▸ To do
Make an exact copy of all the records, one that contains none of the pictures.
(Beginning of Extracted information)
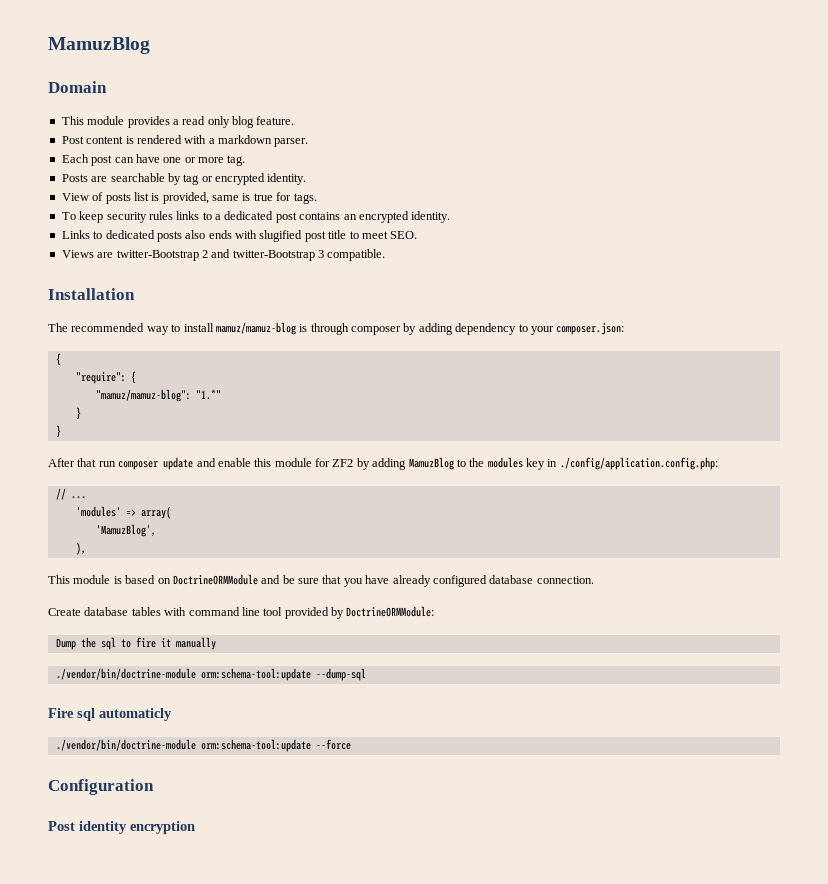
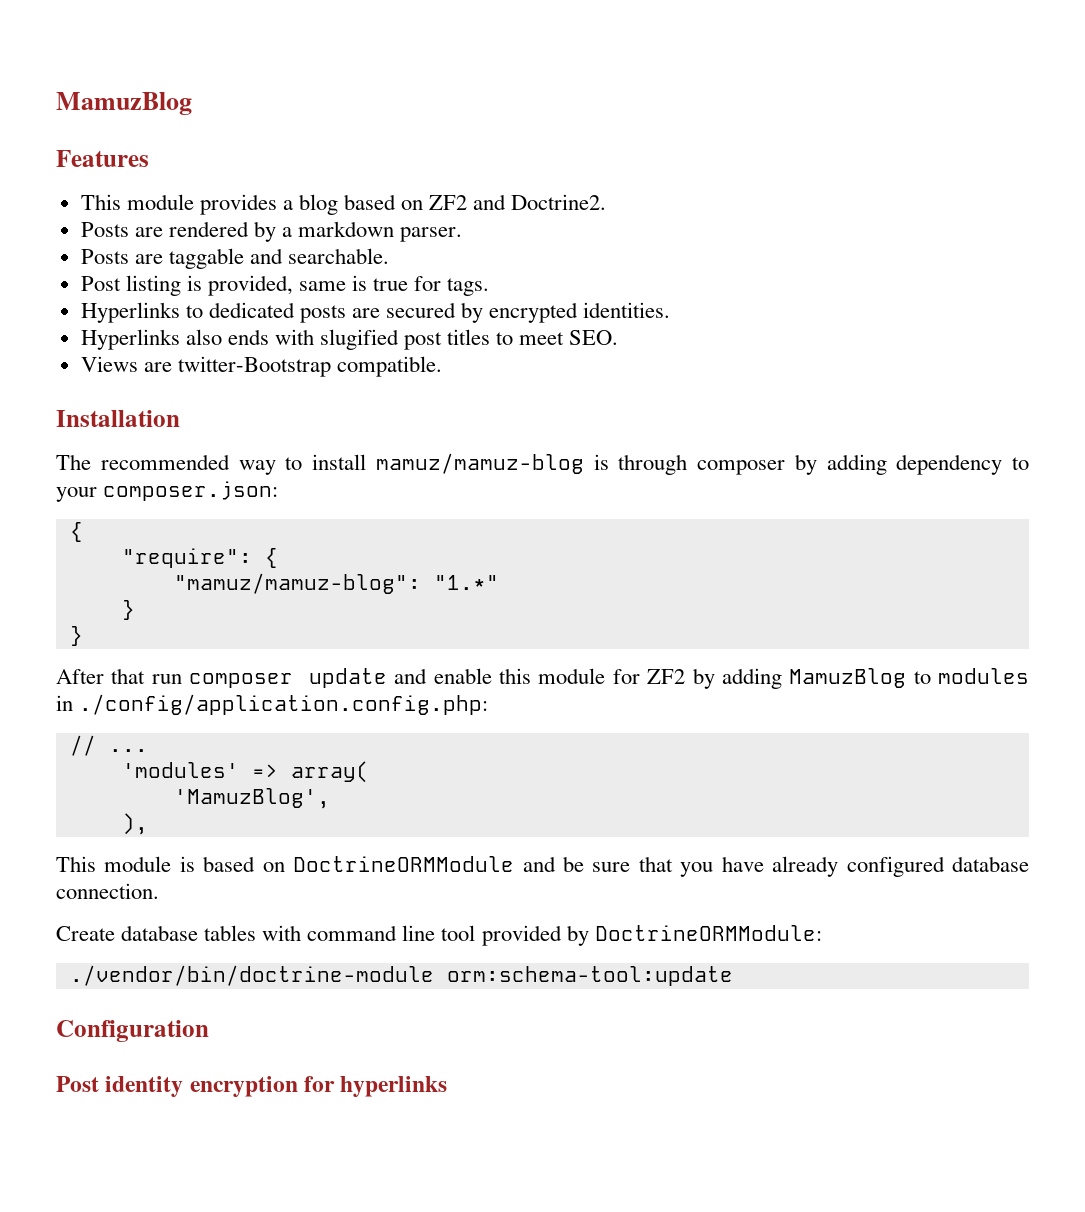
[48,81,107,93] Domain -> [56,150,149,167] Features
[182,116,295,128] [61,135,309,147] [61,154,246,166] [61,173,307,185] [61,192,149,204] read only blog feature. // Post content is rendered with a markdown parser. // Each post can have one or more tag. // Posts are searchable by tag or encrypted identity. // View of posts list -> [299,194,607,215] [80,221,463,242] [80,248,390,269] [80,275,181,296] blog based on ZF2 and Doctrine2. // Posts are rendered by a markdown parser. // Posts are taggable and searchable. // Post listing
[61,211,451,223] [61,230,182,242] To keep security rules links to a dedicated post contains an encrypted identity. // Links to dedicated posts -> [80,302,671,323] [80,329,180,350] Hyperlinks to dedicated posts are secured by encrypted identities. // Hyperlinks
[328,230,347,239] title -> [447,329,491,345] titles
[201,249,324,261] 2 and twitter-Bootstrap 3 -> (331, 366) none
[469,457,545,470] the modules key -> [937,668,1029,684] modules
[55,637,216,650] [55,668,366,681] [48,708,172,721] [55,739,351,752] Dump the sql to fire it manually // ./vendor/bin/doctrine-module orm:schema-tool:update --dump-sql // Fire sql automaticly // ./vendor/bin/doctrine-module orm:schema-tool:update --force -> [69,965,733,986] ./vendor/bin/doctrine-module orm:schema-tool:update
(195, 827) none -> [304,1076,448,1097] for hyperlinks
(End of Extracted information)
▸ Task response
[48,81,107,93] Domain -> [56,150,149,167] Features
[182,116,295,128] [61,135,309,147] [61,154,246,166] [61,173,307,185] [61,192,149,204] read only blog feature. // Post content is rendered with a markdown parser. // Each post can have one or more tag. // Posts are searchable by tag or encrypted identity. // View of posts list -> [299,194,607,215] [80,221,463,242] [80,248,390,269] [80,275,181,296] blog based on ZF2 and Doctrine2. // Posts are rendered by a markdown parser. // Posts are taggable and searchable. // Post listing
[61,211,451,223] [61,230,182,242] To keep security rules links to a dedicated post contains an encrypted identity. // Links to dedicated posts -> [80,302,671,323] [80,329,180,350] Hyperlinks to dedicated posts are secured by encrypted identities. // Hyperlinks
[328,230,347,239] title -> [447,329,491,345] titles
[201,249,324,261] 2 and twitter-Bootstrap 3 -> (331, 366) none
[469,457,545,470] the modules key -> [937,668,1029,684] modules
[55,637,216,650] [55,668,366,681] [48,708,172,721] [55,739,351,752] Dump the sql to fire it manually // ./vendor/bin/doctrine-module orm:schema-tool:update --dump-sql // Fire sql automaticly // ./vendor/bin/doctrine-module orm:schema-tool:update --force -> [69,965,733,986] ./vendor/bin/doctrine-module orm:schema-tool:update
(195, 827) none -> [304,1076,448,1097] for hyperlinks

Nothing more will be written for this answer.